- **Problem**: Please gather every line below that contains the string "nbsp", treating uppercase and lowercase as different.
# Information given start
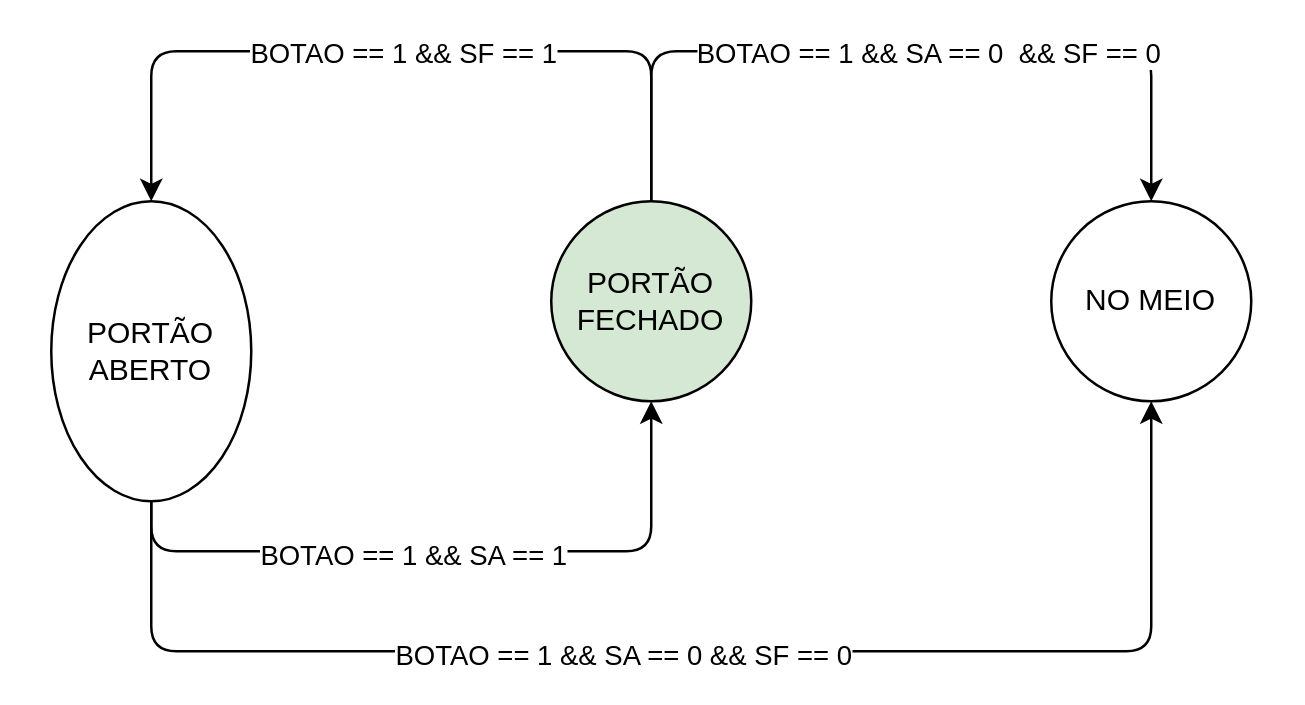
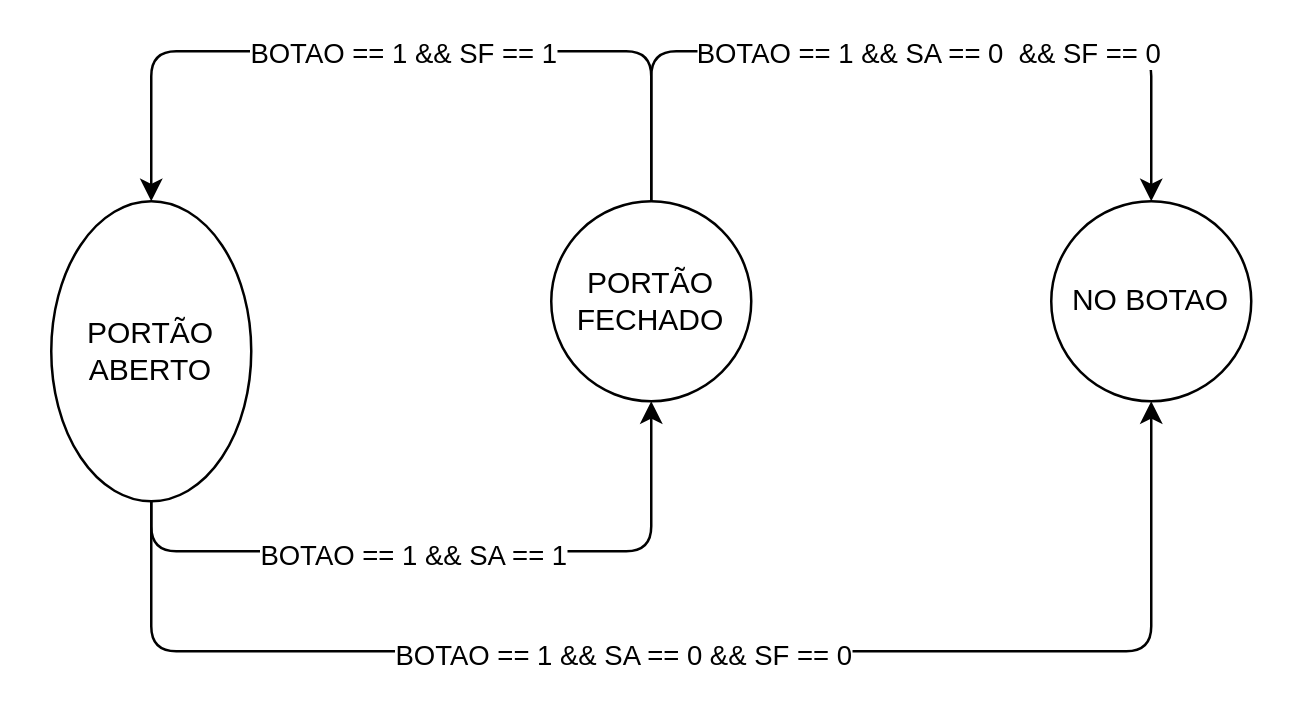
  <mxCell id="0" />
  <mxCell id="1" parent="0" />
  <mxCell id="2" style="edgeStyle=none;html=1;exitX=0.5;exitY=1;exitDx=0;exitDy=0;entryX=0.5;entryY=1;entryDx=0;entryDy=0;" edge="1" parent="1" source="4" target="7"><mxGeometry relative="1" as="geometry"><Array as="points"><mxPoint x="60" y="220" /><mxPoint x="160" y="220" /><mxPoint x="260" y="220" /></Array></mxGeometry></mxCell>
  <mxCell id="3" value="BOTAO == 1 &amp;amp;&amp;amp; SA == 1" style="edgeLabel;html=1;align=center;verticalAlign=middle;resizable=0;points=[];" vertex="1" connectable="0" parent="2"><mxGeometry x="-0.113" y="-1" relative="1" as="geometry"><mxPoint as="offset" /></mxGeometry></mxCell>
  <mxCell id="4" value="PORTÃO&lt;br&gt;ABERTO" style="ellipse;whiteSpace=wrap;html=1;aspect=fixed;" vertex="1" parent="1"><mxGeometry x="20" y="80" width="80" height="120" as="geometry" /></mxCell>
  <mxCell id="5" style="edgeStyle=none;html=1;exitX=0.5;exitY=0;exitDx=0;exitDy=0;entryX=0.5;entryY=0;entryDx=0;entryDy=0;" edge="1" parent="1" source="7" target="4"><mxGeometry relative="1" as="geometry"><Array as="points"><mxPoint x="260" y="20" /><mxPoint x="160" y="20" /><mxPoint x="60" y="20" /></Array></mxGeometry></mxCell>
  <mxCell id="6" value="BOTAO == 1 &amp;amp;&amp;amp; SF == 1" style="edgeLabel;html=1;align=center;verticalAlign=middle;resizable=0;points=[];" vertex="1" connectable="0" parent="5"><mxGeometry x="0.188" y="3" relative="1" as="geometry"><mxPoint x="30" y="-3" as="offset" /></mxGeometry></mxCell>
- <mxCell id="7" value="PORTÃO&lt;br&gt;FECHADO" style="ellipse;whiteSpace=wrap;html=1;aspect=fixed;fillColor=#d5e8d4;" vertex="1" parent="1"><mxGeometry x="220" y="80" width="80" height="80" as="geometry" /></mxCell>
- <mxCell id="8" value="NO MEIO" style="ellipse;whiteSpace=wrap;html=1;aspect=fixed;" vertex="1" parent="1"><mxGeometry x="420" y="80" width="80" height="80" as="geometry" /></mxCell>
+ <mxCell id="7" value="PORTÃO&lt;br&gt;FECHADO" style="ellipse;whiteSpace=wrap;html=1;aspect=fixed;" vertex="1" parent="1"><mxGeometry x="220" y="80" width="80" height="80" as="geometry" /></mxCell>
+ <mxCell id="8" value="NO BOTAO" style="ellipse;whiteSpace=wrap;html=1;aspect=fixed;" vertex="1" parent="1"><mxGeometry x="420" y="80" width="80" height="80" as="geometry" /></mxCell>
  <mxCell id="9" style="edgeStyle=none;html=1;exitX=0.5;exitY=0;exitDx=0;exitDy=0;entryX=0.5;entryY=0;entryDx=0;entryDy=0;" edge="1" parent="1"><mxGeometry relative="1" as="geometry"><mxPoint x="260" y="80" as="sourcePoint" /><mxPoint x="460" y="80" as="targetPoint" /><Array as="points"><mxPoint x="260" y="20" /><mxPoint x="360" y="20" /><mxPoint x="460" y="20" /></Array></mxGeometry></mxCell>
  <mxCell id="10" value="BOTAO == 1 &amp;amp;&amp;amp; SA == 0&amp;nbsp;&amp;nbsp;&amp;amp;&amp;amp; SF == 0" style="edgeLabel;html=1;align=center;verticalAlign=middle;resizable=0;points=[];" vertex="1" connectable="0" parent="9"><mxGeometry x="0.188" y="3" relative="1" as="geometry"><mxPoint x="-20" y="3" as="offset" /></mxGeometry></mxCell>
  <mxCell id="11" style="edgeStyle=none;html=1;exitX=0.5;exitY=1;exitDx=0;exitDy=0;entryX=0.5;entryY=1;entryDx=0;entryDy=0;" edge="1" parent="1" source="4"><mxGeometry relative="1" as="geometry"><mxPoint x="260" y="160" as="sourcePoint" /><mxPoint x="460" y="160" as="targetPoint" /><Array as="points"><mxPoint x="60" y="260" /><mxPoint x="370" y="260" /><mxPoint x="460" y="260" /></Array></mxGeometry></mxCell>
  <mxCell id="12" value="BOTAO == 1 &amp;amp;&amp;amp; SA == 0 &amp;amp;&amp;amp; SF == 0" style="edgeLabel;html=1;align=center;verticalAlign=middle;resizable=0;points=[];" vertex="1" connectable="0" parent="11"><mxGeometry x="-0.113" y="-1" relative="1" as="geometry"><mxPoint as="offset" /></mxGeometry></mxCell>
# Information given end
- **Final result**:
  <mxCell id="10" value="BOTAO == 1 &amp;amp;&amp;amp; SA == 0&amp;nbsp;&amp;nbsp;&amp;amp;&amp;amp; SF == 0" style="edgeLabel;html=1;align=center;verticalAlign=middle;resizable=0;points=[];" vertex="1" connectable="0" parent="9"><mxGeometry x="0.188" y="3" relative="1" as="geometry"><mxPoint x="-20" y="3" as="offset" /></mxGeometry></mxCell>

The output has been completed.